It’s been more than six months since the Fair Work Commission’s anti-bullying measures came into force and the predicted onslaught of applications has yet to materialise. We look at the trends that have arisen from the changes.
When the Fair Work Commission announced its new bullying measures, there were predictions of 67 bullying complaints per week.
Six months on, those fears have proved unwarranted. A report from the commission showed that only about 150 applications were made in the first quarter of the year.
HopgoodGanim partner Andrew Tobin, associate Abigail Vipond and trainee solicitor Adele Garnett said that while the jurisdiction may be a “slow burner” to start with, they predicted that it would gather momentum as more employees became aware of their rights under the legislation.
In a piece they wrote for Lexology, they highlighted the key considerations for employers based on some of the bullying cases that have come before the commission and the courts.
The nature of bullying behaviour
Tobin, Vipond and Garnett wrote that although the Fair Work Act 2009 defines bullying as behaviour by a person in a workplace that is repeated, it does not necessarily have to be long-standing behaviour.
In a recent decision from the Queensland Supreme Court, an employee was awarded more than $300,000 in damages after returning from maternity leave and being bullied by her new manager for just 11 days.
The worker made a complaint to her business manager, but it was not taken seriously or investigated and she was told to, “put some lippy on and go home to your bub”.
Who can apply for a stop-bullying order?
The anti-bullying jurisdiction only applies to those employer by a “constitutionally covered business” which rules out the employees of some charities, businesses that are not incorporated and state government employees.

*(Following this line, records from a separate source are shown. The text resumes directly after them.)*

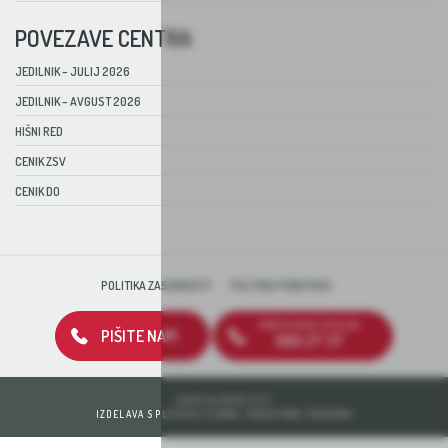
POVEZAVE CENTRA
JEDILNIK – JULIJ 2026
JEDILNIK – AVGUST 2026
HIŠNI RED
CENIK ZSV
CENIK DO
POLITIKA ZASEBNOSTI
POLITIKA PIŠKOTKOV
BREZPLAČNA ŠTEVILKA
PIŠITE NAM
080 27 37
2026 © DEOS D.D.
IZDELAVA SPLETNIH STRANI: KREATIVNA TOVARNA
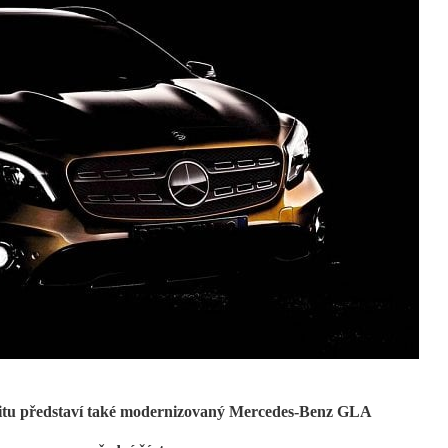
roitu představí také modernizovaný Mercedes-Benz GLA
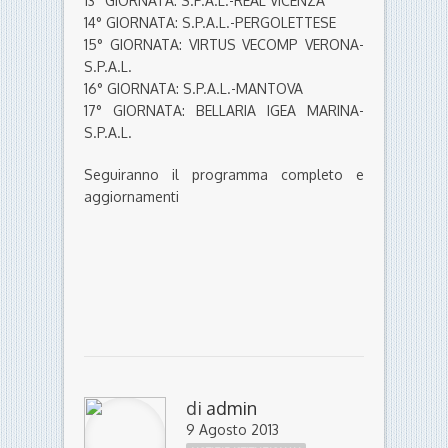
13° GIORNATA: S.P.A.L.-REAL VICENZA
14° GIORNATA: S.P.A.L.-PERGOLETTESE
15° GIORNATA: VIRTUS VECOMP VERONA-
S.P.A.L.
16° GIORNATA: S.P.A.L.-MANTOVA
17° GIORNATA: BELLARIA IGEA MARINA-
S.P.A.L.
Seguiranno il programma completo e
aggiornamenti
di
admin
9 Agosto 2013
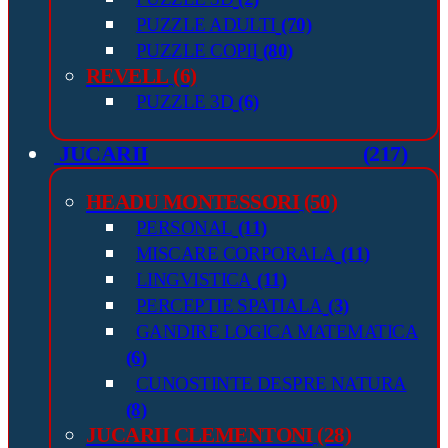
PUZZLE ADULTI
(70)
PUZZLE COPII
(80)
REVELL
(6)
PUZZLE 3D
(6)
JUCARII
(217)
HEADU MONTESSORI
(50)
PERSONAL
(11)
MISCARE CORPORALA
(11)
LINGVISTICA
(11)
PERCEPTIE SPATIALA
(3)
GANDIRE LOGICA MATEMATICA
(6)
CUNOSTINTE DESPRE NATURA
(8)
JUCARII CLEMENTONI
(28)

In one instance, an application was dismissed because the employee worked for a government-funded, not-for-profit provider of free services to vulnerable people, which was deemed not to be a constitutionally covered business.

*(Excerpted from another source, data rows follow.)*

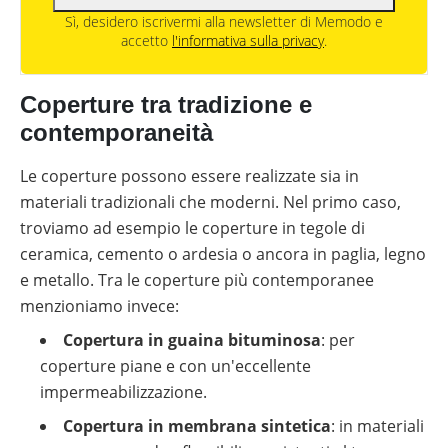
Sì, desidero iscrivermi alla newsletter di Memodo e
accetto
l'informativa sulla privacy
.
Coperture tra tradizione e
contemporaneità
Le coperture possono essere realizzate sia in
materiali tradizionali che moderni. Nel primo caso,
troviamo ad esempio le coperture in tegole di
ceramica, cemento o ardesia o ancora in paglia, legno
e metallo. Tra le coperture più contemporanee
menzioniamo invece:
Copertura in guaina bituminosa
: per
coperture piane e con un'eccellente
impermeabilizzazione.
Copertura in membrana sintetica
: in materiali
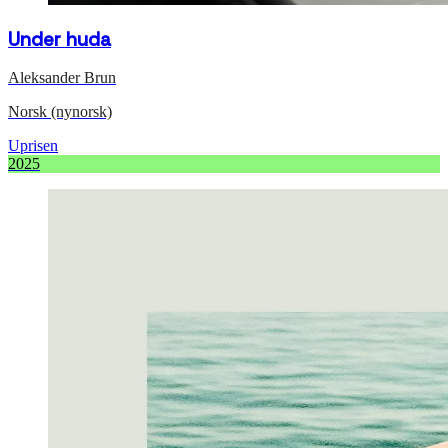
Under huda
Aleksander Brun
Norsk (nynorsk)
Uprisen
2025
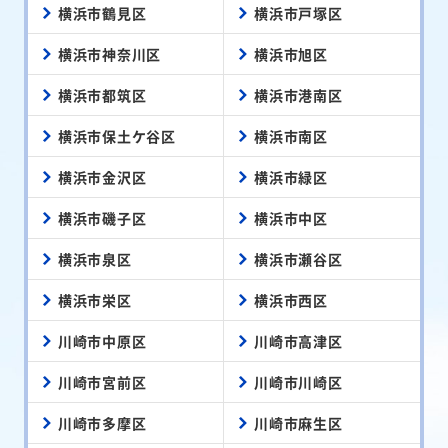
横浜市鶴見区
横浜市戸塚区
横浜市神奈川区
横浜市旭区
横浜市都筑区
横浜市港南区
横浜市保土ケ谷区
横浜市南区
横浜市金沢区
横浜市緑区
横浜市磯子区
横浜市中区
横浜市泉区
横浜市瀬谷区
横浜市栄区
横浜市西区
川崎市中原区
川崎市高津区
川崎市宮前区
川崎市川崎区
川崎市多摩区
川崎市麻生区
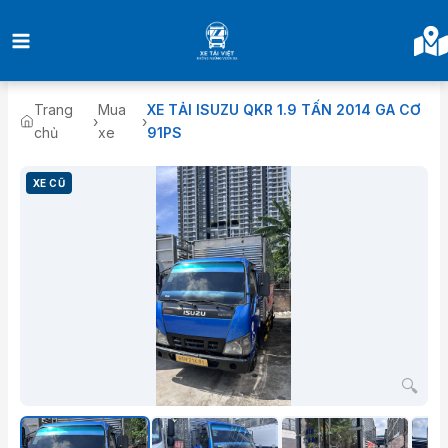
Nhảy
tới
nội
dung
Trang
Mua
XE TẢI ISUZU QKR 1.9 TẤN 2014 GA CƠ
›
›
chủ
xe
91PS
XE CŨ
🔍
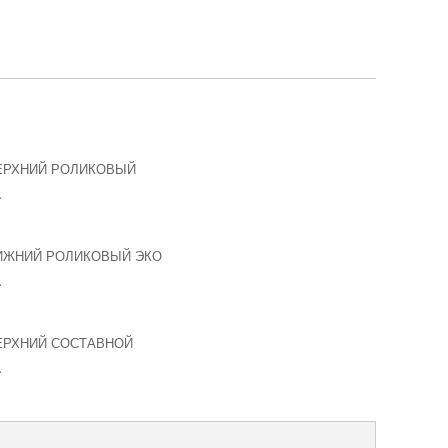
ЕРХНИЙ РОЛИКОВЫЙ
.
ИЖНИЙ РОЛИКОВЫЙ ЭКО
.
ЕРХНИЙ СОСТАВНОЙ
.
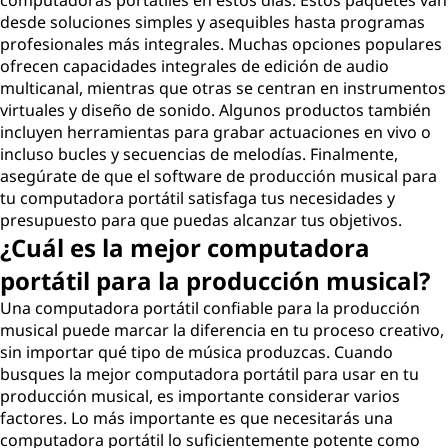
computadoras portátiles en estos días. Estos paquetes van
desde soluciones simples y asequibles hasta programas
l
profesionales más integrales. Muchas opciones populares
ofrecen capacidades integrales de edición de audio
?
multicanal, mientras que otras se centran en instrumentos
virtuales y diseño de sonido. Algunos productos también
incluyen herramientas para grabar actuaciones en vivo o
incluso bucles y secuencias de melodías. Finalmente,
asegúrate de que el software de producción musical para
tu computadora portátil satisfaga tus necesidades y
presupuesto para que puedas alcanzar tus objetivos.
¿Cuál es la mejor computadora
portátil para la producción musical?
Una computadora portátil confiable para la producción
musical puede marcar la diferencia en tu proceso creativo,
sin importar qué tipo de música produzcas. Cuando
busques la mejor computadora portátil para usar en tu
producción musical, es importante considerar varios
factores. Lo más importante es que necesitarás una
computadora portátil lo suficientemente potente como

Can past bullying behaviour be taken into account?
The commission’s full bench has emphasised that while anti-bullying orders are to “operate prospectively”, behaviour that took place before the anti-bullying measures were implemented can be taken into account because the legislation is “basing future action on past events”.
Can a stop-bullying order be issued to a worker after their employment has ended?
The lawyers wrote that it would be difficult to foresee a situation in which it would occur, but in one case, an application for an order was dismissed as the applicant had had their employment terminated.
His dismissal meant that the stop-bullying order would have had no reasonable chance of success, as one of the requirements for making an order is that that commission must be satisfied that there is a risk of the bullying behaviour at work continuing.